> _Task to carry out_:
Each of the following records is to be output exactly.

Records from a collection
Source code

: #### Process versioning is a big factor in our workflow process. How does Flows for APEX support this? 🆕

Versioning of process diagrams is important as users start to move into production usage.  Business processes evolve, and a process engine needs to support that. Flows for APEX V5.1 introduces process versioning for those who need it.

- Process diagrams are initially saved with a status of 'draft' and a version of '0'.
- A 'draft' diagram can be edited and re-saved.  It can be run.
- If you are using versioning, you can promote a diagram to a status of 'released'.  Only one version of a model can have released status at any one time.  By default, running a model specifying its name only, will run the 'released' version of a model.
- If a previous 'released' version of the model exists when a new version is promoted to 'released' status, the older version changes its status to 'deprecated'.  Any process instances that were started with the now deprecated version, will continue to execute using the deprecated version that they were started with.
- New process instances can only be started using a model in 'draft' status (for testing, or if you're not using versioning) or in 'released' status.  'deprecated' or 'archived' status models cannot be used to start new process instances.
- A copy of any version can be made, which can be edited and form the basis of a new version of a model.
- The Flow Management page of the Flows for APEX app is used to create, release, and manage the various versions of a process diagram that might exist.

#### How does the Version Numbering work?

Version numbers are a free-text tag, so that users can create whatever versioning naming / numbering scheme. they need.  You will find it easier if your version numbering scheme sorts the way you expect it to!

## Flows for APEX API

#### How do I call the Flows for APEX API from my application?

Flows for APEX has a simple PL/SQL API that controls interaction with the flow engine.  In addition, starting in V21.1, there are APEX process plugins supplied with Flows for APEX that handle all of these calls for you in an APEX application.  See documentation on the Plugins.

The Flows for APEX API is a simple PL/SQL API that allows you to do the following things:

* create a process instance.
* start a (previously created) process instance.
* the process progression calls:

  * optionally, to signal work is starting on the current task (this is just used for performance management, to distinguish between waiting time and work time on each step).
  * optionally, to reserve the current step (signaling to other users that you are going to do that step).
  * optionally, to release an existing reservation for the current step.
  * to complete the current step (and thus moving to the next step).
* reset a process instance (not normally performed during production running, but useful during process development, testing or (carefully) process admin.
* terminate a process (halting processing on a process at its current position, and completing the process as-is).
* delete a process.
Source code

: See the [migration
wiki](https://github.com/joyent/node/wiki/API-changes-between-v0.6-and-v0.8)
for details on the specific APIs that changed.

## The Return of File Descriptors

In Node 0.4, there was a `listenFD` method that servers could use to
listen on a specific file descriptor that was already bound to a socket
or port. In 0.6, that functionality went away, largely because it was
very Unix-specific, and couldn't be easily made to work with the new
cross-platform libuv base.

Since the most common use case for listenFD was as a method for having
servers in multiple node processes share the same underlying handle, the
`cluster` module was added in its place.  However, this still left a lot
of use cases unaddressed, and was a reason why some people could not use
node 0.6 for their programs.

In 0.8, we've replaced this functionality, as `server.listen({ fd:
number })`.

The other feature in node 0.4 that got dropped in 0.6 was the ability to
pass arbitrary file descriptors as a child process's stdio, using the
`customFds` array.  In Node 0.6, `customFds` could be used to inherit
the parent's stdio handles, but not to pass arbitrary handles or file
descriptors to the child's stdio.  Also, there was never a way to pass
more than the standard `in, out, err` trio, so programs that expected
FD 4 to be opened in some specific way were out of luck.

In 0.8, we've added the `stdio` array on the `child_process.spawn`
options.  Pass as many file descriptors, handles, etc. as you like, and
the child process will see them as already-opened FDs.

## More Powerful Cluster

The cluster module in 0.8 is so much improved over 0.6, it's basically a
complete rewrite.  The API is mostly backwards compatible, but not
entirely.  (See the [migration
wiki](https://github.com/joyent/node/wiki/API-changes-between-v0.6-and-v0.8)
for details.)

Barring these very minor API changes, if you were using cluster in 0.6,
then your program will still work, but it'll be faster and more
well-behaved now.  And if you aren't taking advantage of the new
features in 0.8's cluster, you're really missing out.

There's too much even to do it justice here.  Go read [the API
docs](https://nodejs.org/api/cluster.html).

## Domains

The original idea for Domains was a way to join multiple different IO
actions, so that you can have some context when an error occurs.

> _Solution to this problem_:
Source code

: #### Process versioning is a big factor in our workflow process. How does Flows for APEX support this? 🆕

Versioning of process diagrams is important as users start to move into production usage.  Business processes evolve, and a process engine needs to support that. Flows for APEX V5.1 introduces process versioning for those who need it.

- Process diagrams are initially saved with a status of 'draft' and a version of '0'.
- A 'draft' diagram can be edited and re-saved.  It can be run.
- If you are using versioning, you can promote a diagram to a status of 'released'.  Only one version of a model can have released status at any one time.  By default, running a model specifying its name only, will run the 'released' version of a model.
- If a previous 'released' version of the model exists when a new version is promoted to 'released' status, the older version changes its status to 'deprecated'.  Any process instances that were started with the now deprecated version, will continue to execute using the deprecated version that they were started with.
- New process instances can only be started using a model in 'draft' status (for testing, or if you're not using versioning) or in 'released' status.  'deprecated' or 'archived' status models cannot be used to start new process instances.
- A copy of any version can be made, which can be edited and form the basis of a new version of a model.
- The Flow Management page of the Flows for APEX app is used to create, release, and manage the various versions of a process diagram that might exist.

#### How does the Version Numbering work?

Version numbers are a free-text tag, so that users can create whatever versioning naming / numbering scheme. they need.  You will find it easier if your version numbering scheme sorts the way you expect it to!

## Flows for APEX API

#### How do I call the Flows for APEX API from my application?

Flows for APEX has a simple PL/SQL API that controls interaction with the flow engine.  In addition, starting in V21.1, there are APEX process plugins supplied with Flows for APEX that handle all of these calls for you in an APEX application.  See documentation on the Plugins.

The Flows for APEX API is a simple PL/SQL API that allows you to do the following things:

* create a process instance.
* start a (previously created) process instance.
* the process progression calls:

  * optionally, to signal work is starting on the current task (this is just used for performance management, to distinguish between waiting time and work time on each step).
  * optionally, to reserve the current step (signaling to other users that you are going to do that step).
  * optionally, to release an existing reservation for the current step.
  * to complete the current step (and thus moving to the next step).
* reset a process instance (not normally performed during production running, but useful during process development, testing or (carefully) process admin.
* terminate a process (halting processing on a process at its current position, and completing the process as-is).
* delete a process.
Source code

: See the [migration
wiki](https://github.com/joyent/node/wiki/API-changes-between-v0.6-and-v0.8)
for details on the specific APIs that changed.

## The Return of File Descriptors

In Node 0.4, there was a `listenFD` method that servers could use to
listen on a specific file descriptor that was already bound to a socket
or port. In 0.6, that functionality went away, largely because it was
very Unix-specific, and couldn't be easily made to work with the new
cross-platform libuv base.

Since the most common use case for listenFD was as a method for having
servers in multiple node processes share the same underlying handle, the
`cluster` module was added in its place.  However, this still left a lot
of use cases unaddressed, and was a reason why some people could not use
node 0.6 for their programs.

In 0.8, we've replaced this functionality, as `server.listen({ fd:
number })`.

The other feature in node 0.4 that got dropped in 0.6 was the ability to
pass arbitrary file descriptors as a child process's stdio, using the
`customFds` array.  In Node 0.6, `customFds` could be used to inherit
the parent's stdio handles, but not to pass arbitrary handles or file
descriptors to the child's stdio.  Also, there was never a way to pass
more than the standard `in, out, err` trio, so programs that expected
FD 4 to be opened in some specific way were out of luck.

In 0.8, we've added the `stdio` array on the `child_process.spawn`
options.  Pass as many file descriptors, handles, etc. as you like, and
the child process will see them as already-opened FDs.

## More Powerful Cluster

The cluster module in 0.8 is so much improved over 0.6, it's basically a
complete rewrite.  The API is mostly backwards compatible, but not
entirely.  (See the [migration
wiki](https://github.com/joyent/node/wiki/API-changes-between-v0.6-and-v0.8)
for details.)

Barring these very minor API changes, if you were using cluster in 0.6,
then your program will still work, but it'll be faster and more
well-behaved now.  And if you aren't taking advantage of the new
features in 0.8's cluster, you're really missing out.

There's too much even to do it justice here.  Go read [the API
docs](https://nodejs.org/api/cluster.html).

## Domains

The original idea for Domains was a way to join multiple different IO
actions, so that you can have some context when an error occurs.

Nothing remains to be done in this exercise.